I like it here. I plan to stay. But, for any foreigner planning forays into the rice paddies of Japan, here are some things to avoid, or at least be wary of.
1. Rice: healthy on paper, dangerous when consumed routinely for breakfast, lunch and dinner. Face it, anything you can eat a thousand of and not feel full is not a safe food-stuff. Also, once the digestive process takes hold, it’s pretty much glue. Go ahead, eat as much as you like, it’ll be in there forever.
2. Beer: it’s watery, non-descript and it flows like… water. The concept of drinking in moderation is not something that made it past the Sea of Japan. In fact, typical methods of drinking involve party plans, where a set (small) amount of money buys you all-you-can-drink for a set period of time not less than three hours. We’re talking pitchers and pitchers of beer lined up along the tables, being poured by angular Japanese men, until suddenly it’s 4 o’clock in the morning and the sun is rising and the crows are attacking the garbage and you’re careening down the streets of the red light district on someone else’s bicycle.

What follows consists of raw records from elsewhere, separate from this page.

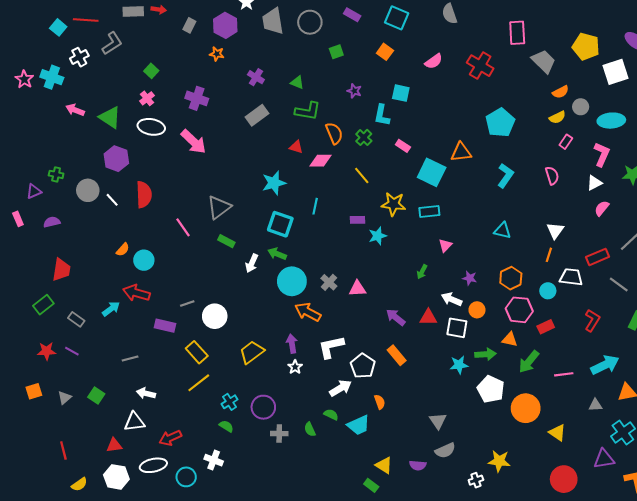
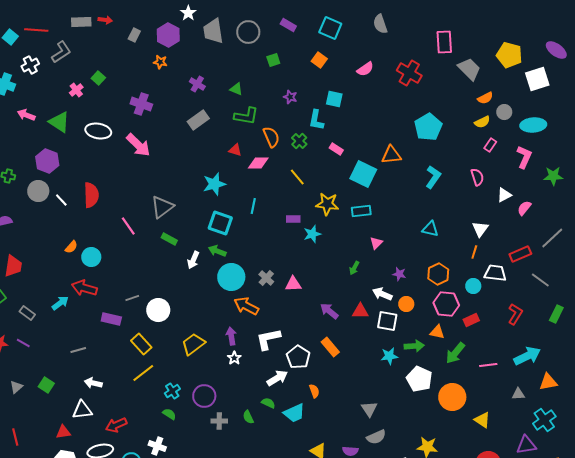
pink cross: (147, 98) -> (76, 90), moved
purple hexagon: (116, 159) -> (47, 161), moved
white triangle: (594, 183) -> (504, 195), moved

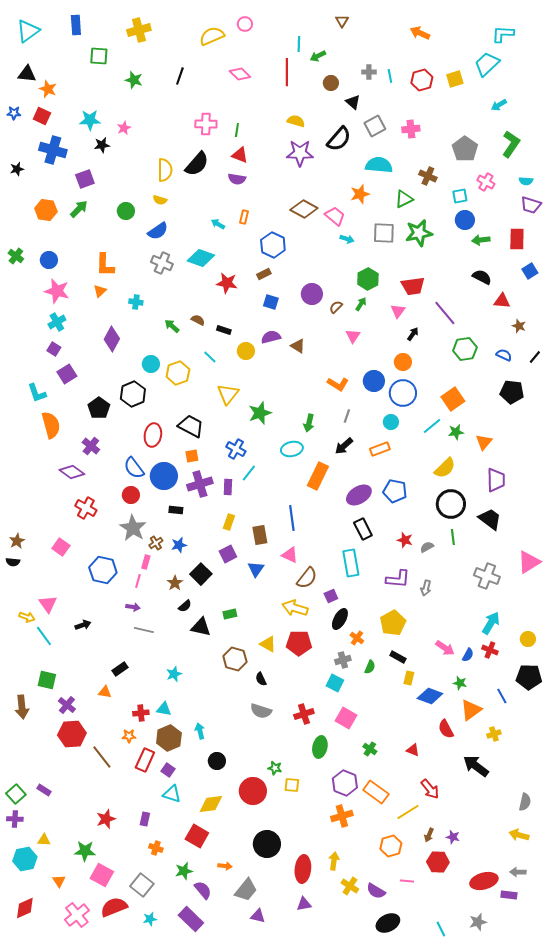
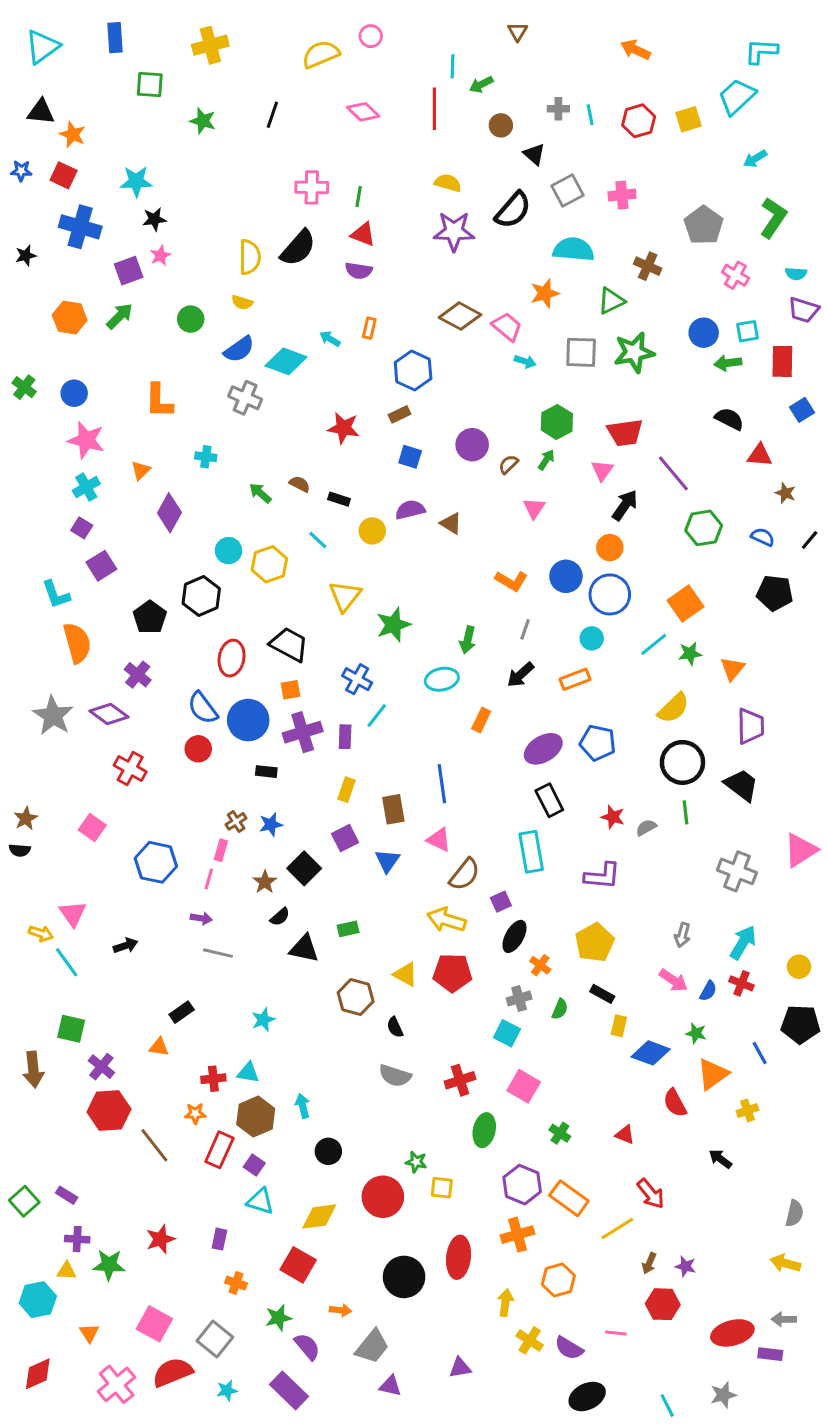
pink star: (124, 128) -> (160, 256), moved
cyan square: (460, 196) -> (748, 331), moved
cyan diamond: (201, 258) -> (286, 361), moved
orange triangle: (100, 291) -> (141, 470), moved
black arrow: (413, 334) -> (625, 505), size x1.5
orange rectangle: (318, 476) -> (481, 720), size x0.6
gray star: (133, 528) -> (53, 716), moved
gray arrow: (426, 588) -> (682, 935), moved
black arrow: (476, 766) -> (720, 1159), size x0.6
purple cross: (15, 819) -> (77, 1239), moved
orange hexagon: (391, 846) -> (558, 1280), moved
green star: (85, 851) -> (109, 1265), moved
red ellipse: (303, 869) -> (459, 1257), moved

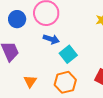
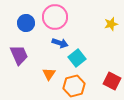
orange triangle: (30, 81) -> (49, 74), moved

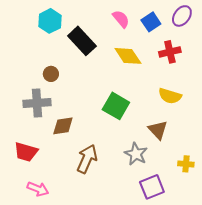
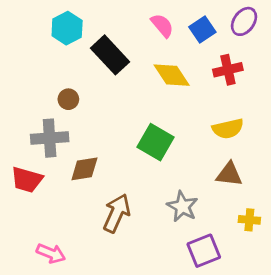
yellow semicircle: (170, 96) -> (228, 129), turned -30
brown triangle: (158, 130) -> (229, 174), moved, turned -40
red trapezoid: (26, 152) -> (27, 180), moved

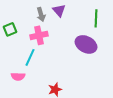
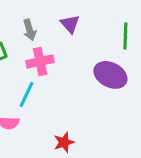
gray arrow: (41, 14) -> (30, 30), moved

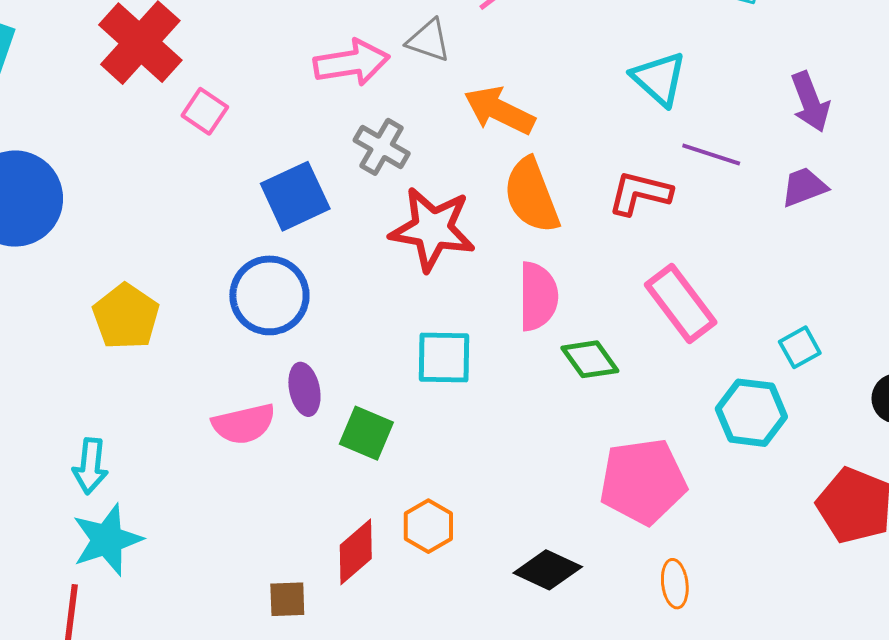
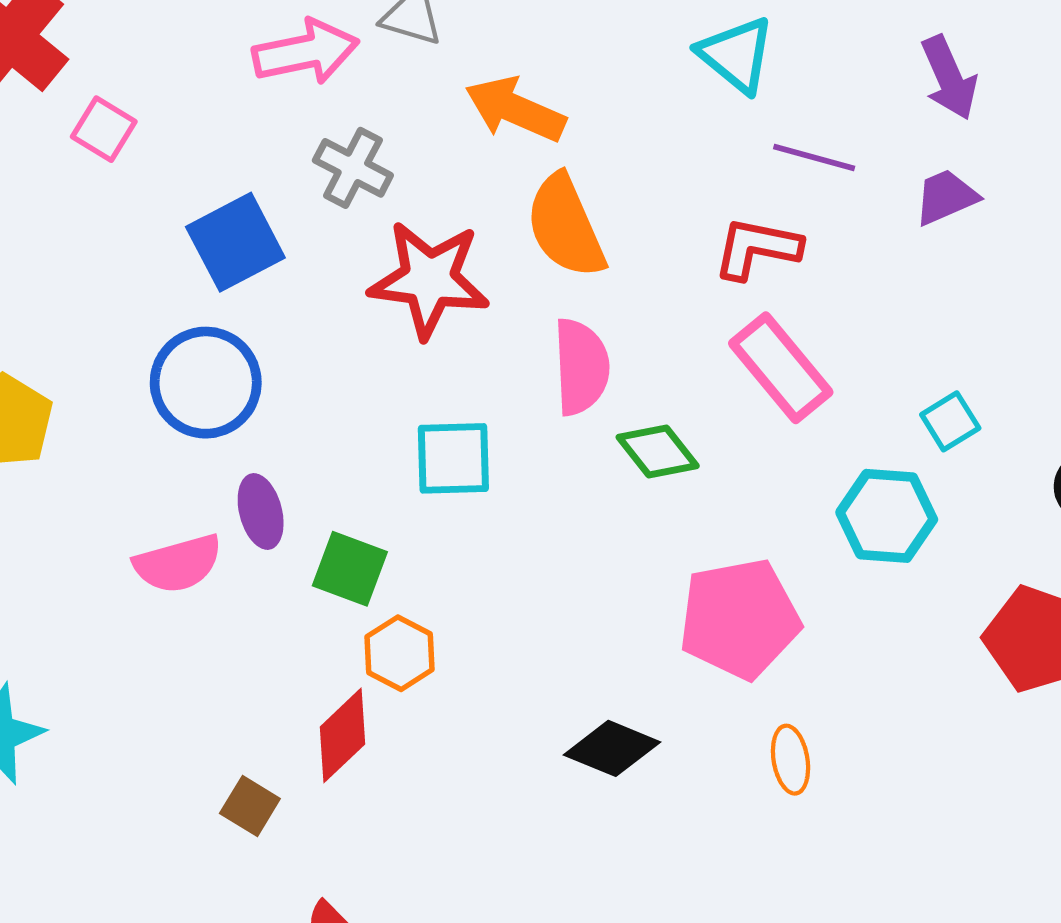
red L-shape: (640, 193) -> (757, 248), moved
orange hexagon: (428, 526) -> (399, 653), moved
brown square: (287, 599) -> (250, 806), turned 36

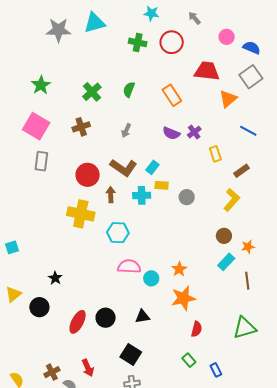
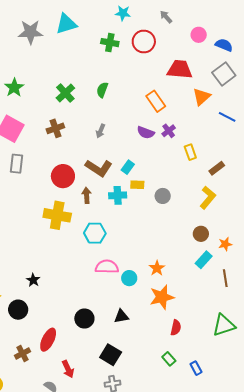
orange rectangle: (172, 95) -> (156, 101), moved
blue line: (248, 131) -> (227, 117), moved
red ellipse: (78, 322) -> (48, 340), moved
brown cross: (52, 372) -> (23, 353), moved

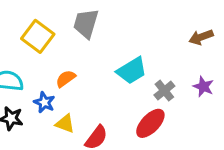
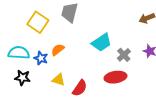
blue star: (44, 102) -> (41, 58), moved
red ellipse: (150, 123) -> (115, 77), turned 40

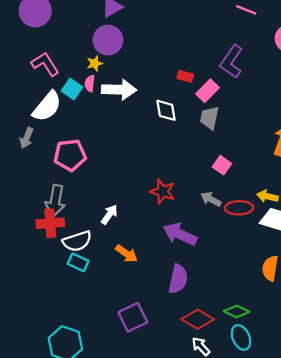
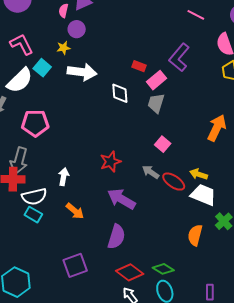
purple circle: (108, 40) -> (77, 29), size x0.7
pink semicircle: (90, 83) -> (63, 11), moved
red star: (163, 192) -> (110, 162), turned 30
red ellipse: (239, 208) -> (174, 182), turned 30
white arrow: (109, 214) -> (64, 177), turned -30

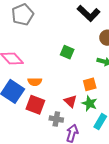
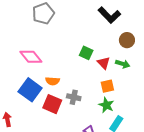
red triangle: (71, 101) -> (104, 63), moved
gray cross: (56, 119) -> (74, 97), moved

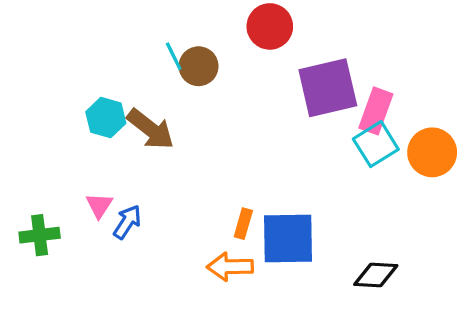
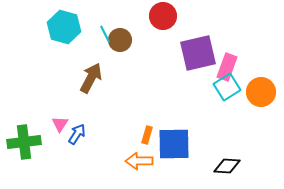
cyan hexagon: (106, 118) -> (64, 27), moved, size x1.4
brown arrow: (151, 129) -> (91, 78), turned -100
green cross: (40, 235) -> (24, 142), size x1.4

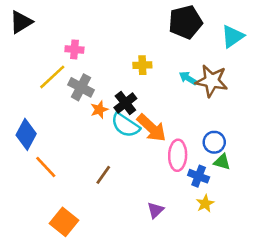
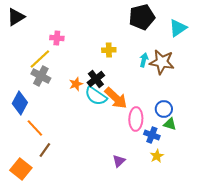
cyan arrow: (188, 78) -> (144, 60), turned 72
gray cross: (81, 87) -> (41, 76), moved
brown line: (103, 175) -> (45, 150), moved
orange square: (64, 222) -> (21, 169), moved

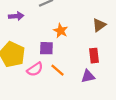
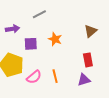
purple square: (46, 48) -> (31, 44), moved
orange line: (58, 70) -> (55, 76), turned 40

3. Crows: oh my god, the crows. Daphne du Maurier was clearly Japanese (you can tell by her last name). This is what inspired the novella. They’re huge, like vicious, black, flying, dive-bombing beagles. And they like hair, particularly red hair, wrapped around their claws and borne aloft to line their nests.
4. Host Boys: it’s the hair that gives them away, bleached and spiked, gravity-defying, less coiffure, more elegant weaponry. They loiter on street corners, slouchy and smug and alluring. They take you by the elbow and into a tiny lift that smells of smoke, and then they seat you at a table and smile and bring you champagne; and then two hours later they turf you back onto the street, less $300, dignity and several years of your life.
5. Earthquakes, tsunamis, nuclear power plants: not nearly as tourist-friendly as you might imagine.